Supposedly, it creates a fear of water, but this is a myth. "Patients have involuntary spasms when trying to drink and later when presented with water," says Gomez. "But it's not fear."
Yes, that's the flu. In 2010 Chris Reiber of Binghamton University in New York and her colleagues found evidence that the influenza virus makes people more sociable.
They found that people given a flu vaccine interacted with significantly more people, and in significantly larger groups, in the 48 hours after being exposed, compared with the 48 hours before. The infected hosts were more likely to head out to bars and parties.

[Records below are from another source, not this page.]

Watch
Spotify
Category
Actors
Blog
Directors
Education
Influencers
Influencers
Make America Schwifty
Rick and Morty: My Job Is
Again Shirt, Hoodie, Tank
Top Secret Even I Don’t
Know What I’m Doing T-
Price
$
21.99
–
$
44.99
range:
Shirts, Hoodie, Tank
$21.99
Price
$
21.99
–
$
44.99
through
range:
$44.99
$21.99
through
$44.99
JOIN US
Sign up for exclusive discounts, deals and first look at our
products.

It's only one study, and quite a small one, but it does make a certain sinister sense. It would benefit the virus if its host passed it on to as many people as possible, before the symptoms started and they became bedridden.
Parasites are everywhere. Most species will be living with more than one parasite, and even parasites may have their own parasites. So in some cases, a host may be carrying multiple parasites with different agendas, who must battle for control of the host. This is particularly likely if one parasite is ready to move onto another host, but the other isn't.

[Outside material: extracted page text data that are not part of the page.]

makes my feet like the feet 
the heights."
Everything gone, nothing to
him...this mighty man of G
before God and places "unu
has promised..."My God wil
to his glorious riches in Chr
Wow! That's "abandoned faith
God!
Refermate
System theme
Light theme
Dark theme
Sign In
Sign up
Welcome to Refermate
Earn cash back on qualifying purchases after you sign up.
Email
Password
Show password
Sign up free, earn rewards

It was as if the younger tapeworm wasn't there
To see this happening, Nina Hafer and Manfred Milinski of the Max Planck Institute for Evolutionary Biology in Ploen, Germany infected small crustaceans called copepods (Macrocyclops albidus) with multiple tapeworms (Schistocephalus solidus). These tapeworms ultimately need to move onto a fish host called a stickleback, and to get there they manipulate the copepod's behaviour. It becomes more active, and thus more likely to be spotted and eaten by a stickleback.
If two tapeworms were both ready to move hosts, their effect on the copepod's behaviour was even stronger, suggesting they were working together.
However, if an older tapeworm that wanted to leave was sharing the host with a younger tapeworm that wasn't yet ready, the host copepod still became active. It was as if the younger tapeworm wasn't there.
Hafer and Milinski argue that the older tapeworm was effectively sabotaging its younger competitor.